# Day 19 - Longest Palindromic Substring

## The Problem

Given a string `s`, return the longest palindromic substring in `s`.

Example 1:

``````Input: s = "babad"
Output: "bab"
Note: "aba" is also a valid answer.
``````

Example 2:

``````Input: s = "cbbd"
Output: "bb"
``````

Example 3:

``````Input: s = "a"
Output: "a"
``````

Example 4:

``````Input: s = "ac"
Output: "a"
``````

Constraints:

• `1 <= s.length <= 1000`
• `s` consist of only digits and English letters (lower-case and/or upper-case)

## Tests

``````import pytest
from .Day19_LongestPalindromicSubstring import Solution

s = Solution()

@pytest.mark.parametrize(
"string,expected",
[("babad", "bab"), ("cbbd", "bb"), ("a", "a"), ("ac", "a"), ("bb", "bb")],
)
def test_longest_palindrome(string, expected):
assert s.longestPalindrome(string) == expected
``````

## Solution

``````class Solution:
def longestPalindrome(self, s: str) -> str:
n = len(s)

# If we have a string with all single letters this will actually be the answer
ans = s

for i in range(n):
# We need to scan i and i+1 to account for palindromes with multiple letters from the middle e.g. bb or abba
dist = max(self.scan(s, n, i, i), self.scan(s, n, i, i + 1))
# If we discovered a palindrome longer than the current answer
if dist > len(ans):
# set our answer to a substring using dist to calculate the appropriate indices
ans = s[i - (dist - 1) // 2 : (i + dist // 2) + 1]

return ans

def scan(self, s: str, n: int, l: int, r: int) -> int:
while l >= 0 and r < n and s[l] == s[r]:
l -= 1
r += 1

return r - l - 1
``````

## Analysis  ## Commentary

Hopefully the comments in the code explain the solution well enough. I felt there were 2 ways to possibly do it. One is to check palindromes outside in. The other is inside out. Inside out was more intuitive to me. It was also easier to code and seems to perform well.

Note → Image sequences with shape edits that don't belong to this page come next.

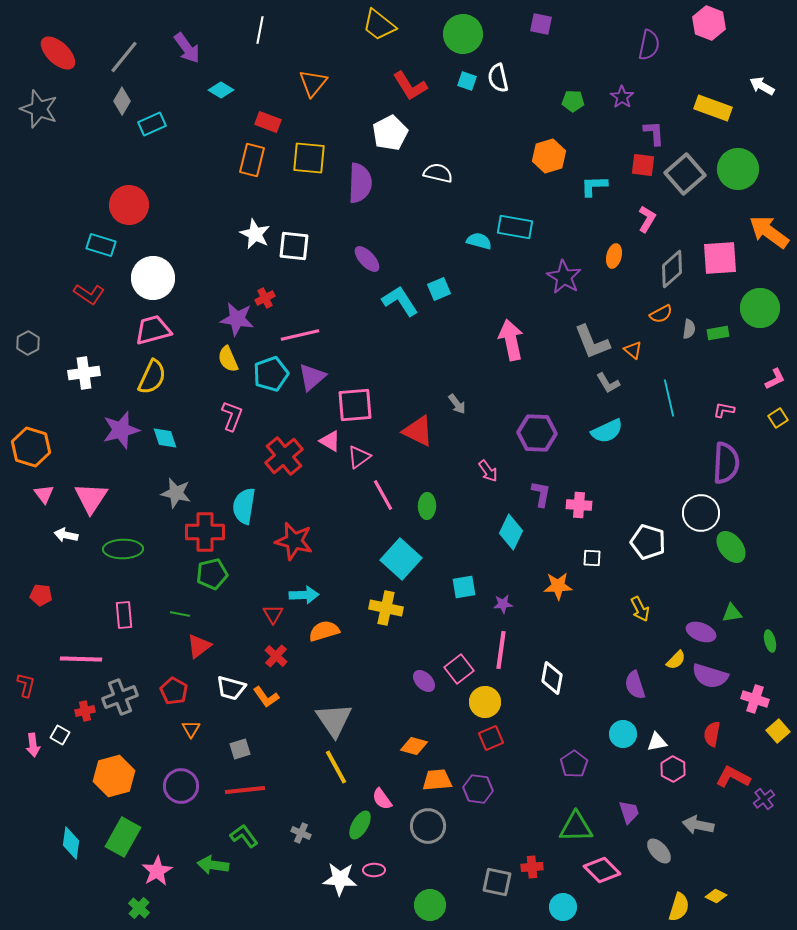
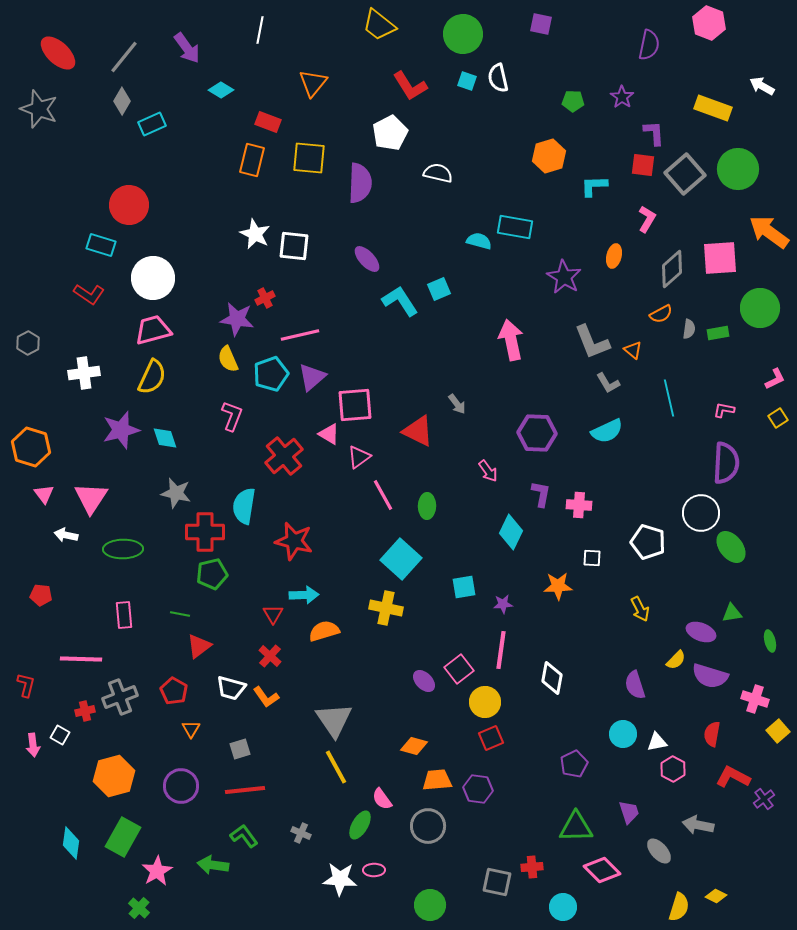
pink triangle at (330, 441): moved 1 px left, 7 px up
red cross at (276, 656): moved 6 px left
purple pentagon at (574, 764): rotated 8 degrees clockwise
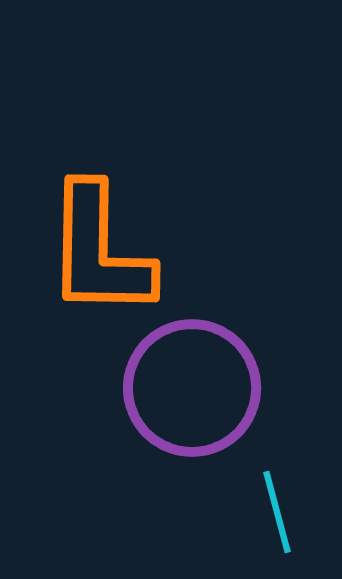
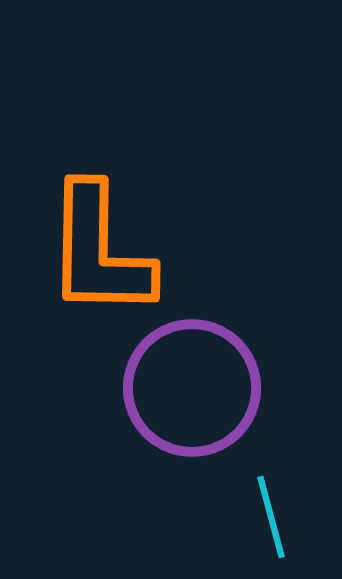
cyan line: moved 6 px left, 5 px down
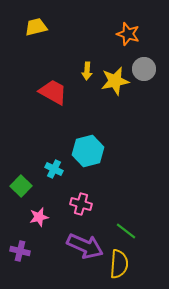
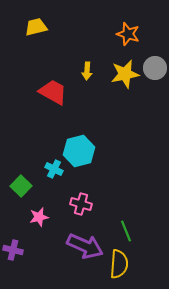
gray circle: moved 11 px right, 1 px up
yellow star: moved 10 px right, 7 px up
cyan hexagon: moved 9 px left
green line: rotated 30 degrees clockwise
purple cross: moved 7 px left, 1 px up
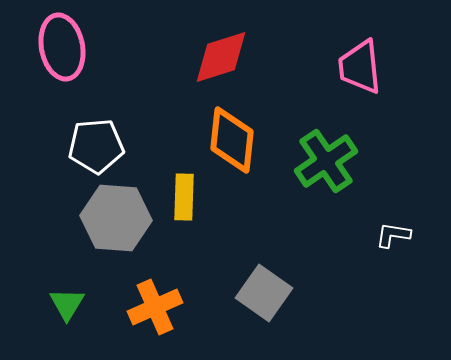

One bit that caught me for a while which might be worth talking about.

``````dist = max(self.scan(s, n, i, i), self.scan(s, n, i, i + 1))
``````

Initially I had `dist = self.scan(s, n, i, i)`. I struggled for a while trying to figure out why it worked in some cases and not in others. I turned out to fail when there were 2 letters together in the middle of a palindrome.

For example, take 'bb'. Calling `scan('bb', 2, 0, 0)`.

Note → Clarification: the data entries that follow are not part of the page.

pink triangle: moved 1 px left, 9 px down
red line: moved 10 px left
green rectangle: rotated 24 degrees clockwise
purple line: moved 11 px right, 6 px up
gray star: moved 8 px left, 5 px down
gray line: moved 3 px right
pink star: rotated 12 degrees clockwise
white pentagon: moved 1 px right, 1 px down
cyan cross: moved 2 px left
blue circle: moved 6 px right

Let's replace the variables with the values to see what it looks like:

``````while 0 >= 0 and 0 < 2 and 'b' == 'b':
0 -= 1
0 += 1

return 1 - (-1) - 1 # The result is 1
``````

We get 1 back but obviously it should be 2 since 'bb' is a palindrome.

If we push the right pointer up 1 we can fix that. Calling `scan('bb', 2, 0, 1)`.

``````while 0 >= 0 and 1 < 2 and 'b' == 'b':
0 -= 1
1 += 1

return 2 - (-1) - 1 # The result is 2 (minus + a minus is a plus)
``````

Given those 2 example for 'bb', we are looking at `max(1, 2)` which gives us 2 and is correct in this case.

Why not always just call `scan(s, n, i, i + 1)`? That won't work for the case where letters are 1 letter in the middle of matching letters like `aba`.